Being involved with startups is a great way to see firsthand what it takes to make a technology robust enough to make a difference.  As well, having the opportunity to advance academic research towards the clinic is a chance to heighten the impact of the work we do at universities. 

But it is also challenging. Persistence is critical.  There will be obstacles that need to be worked around or over, and it’s key to embrace the challenges as part of the learning experience.

2. Be prepared to work outside your comfort zone – and make sure your team is, too

Early on, I was surprised by how many different activities a small team needs to cover off within a startup.  Especially in the beginning, a handful of people are covering all of the key aspects of R&D, business development, operations and more. Basically, everyone is working outside of their comfort zone and a startup’s success hinges on having a team that can do this well.

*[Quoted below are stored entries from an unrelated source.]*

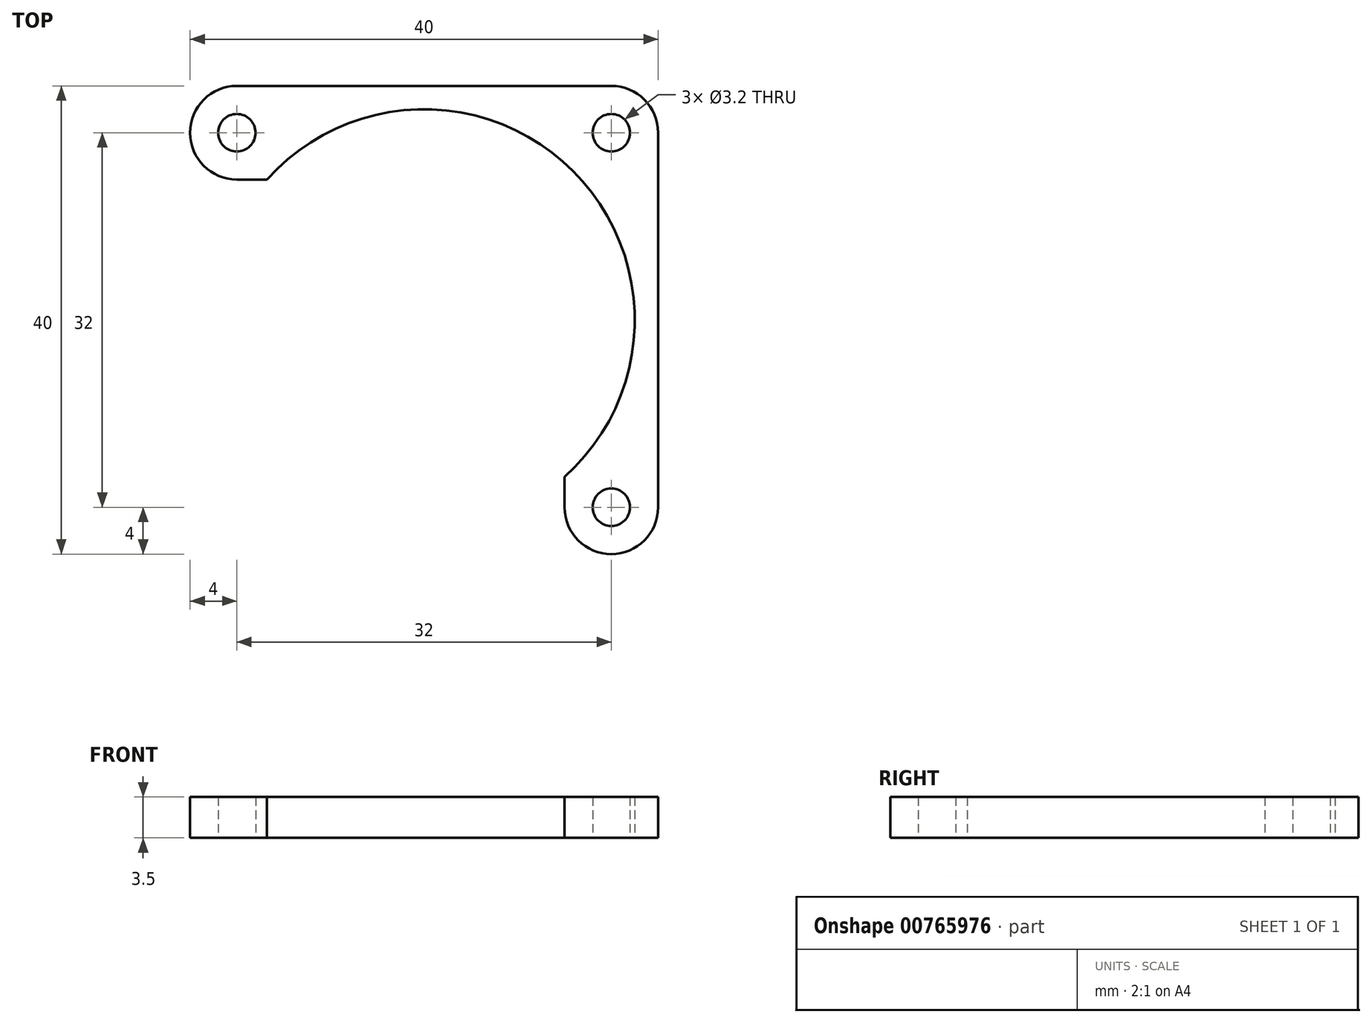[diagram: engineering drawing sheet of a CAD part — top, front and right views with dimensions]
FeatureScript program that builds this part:
annotation { "Feature Type Name" : "Feature", "Feature Type Description" : "" }
export const myFeature = defineFeature(function(context is Context, id is Id, definition is map)
    precondition{}
    {
        {
            var Q0;
            Q0=qCreatedBy(makeId("Top.planeOp"),FACE);
            var sketch = newSketch(context, id + "F0", { "sketchPlane" : qUnion([Q0])});
            skLineSegment(sketch, "E0.bottom", {"start": v(16, -16) * mm, "end": v(-16, -16) * mm, "construction": true});
            skLineSegment(sketch, "E0.top", {"start": v(16, 16) * mm, "end": v(-16, 16) * mm, "construction": true});
            skLineSegment(sketch, "E0.left", {"start": v(16, -16) * mm, "end": v(16, 16) * mm, "construction": true});
            skLineSegment(sketch, "E0.right", {"start": v(-16, -16) * mm, "end": v(-16, 16) * mm, "construction": true});
            skPoint(sketch, "E0.middle", {"position": v(0, 0) * mm});
            skCircle(sketch, "E1", {"center": v(-16, 16) * mm, "radius": 1.6 * mm});
            skCircle(sketch, "E2", {"center": v(16, 16) * mm, "radius": 1.6 * mm});
            skCircle(sketch, "E3", {"center": v(16, -16) * mm, "radius": 1.6 * mm});
            skArc(sketch, "E4", {"start": v(-16, 20) * mm, "mid": v(-20, 16) * mm, "end": v(-16, 12) * mm});
            skArc(sketch, "E5", {"start": v(12, -16) * mm, "mid": v(16, -20) * mm, "end": v(20, -16) * mm});
            skArc(sketch, "E6", {"start": v(16, 20) * mm, "mid": v(18.83, 18.83) * mm, "end": v(20, 16) * mm});
            skLineSegment(sketch, "E7", {"start": v(-16, 20) * mm, "end": v(16, 20) * mm});
            skLineSegment(sketch, "E8", {"start": v(20, 16) * mm, "end": v(20, -16) * mm});
            skLineSegment(sketch, "E9", {"start": v(-16, 12) * mm, "end": v(-13.42, 12) * mm});
            skLineSegment(sketch, "E10", {"start": v(12, -16) * mm, "end": v(12, -13.42) * mm});
            skArc(sketch, "E11", {"start": v(-13.42, 12) * mm, "mid": v(12.73, 12.73) * mm, "end": v(12, -13.42) * mm});
            skSolve(sketch);
        }
        {
            var Q0;
            Q0 = qSketchRegion(id + "F0", true);
            extrude(context, id + "F1", {"entities" : qUnion([Q0]), "depth" : 3.5 * mm, "offsetDistance" : 25 * mm});
        }
    });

3. Meet challenges with flexibility and patience

In the life sciences space, going from concept to product takes a significant amount of time and there are many challenges along the way.  The first is to convince people – like seed or venture investors, government funders and potential employees – that you have an idea or technology worth pursuing.

You also need to be flexible as your company takes off and finds the sweet spot for its technology – which is often not what was originally envisioned.  Another is having enough patience (and convincing investors to do the same) to see the long process of product development through.

4. Lessons learned in industry can strengthen your research

Being involved with startups has helped me point my research program directly at very challenging, unsolved problems with the potential for significant societal impact.  It has also helped me see the gaps between the problems that academic scientists work on and what industry invests in.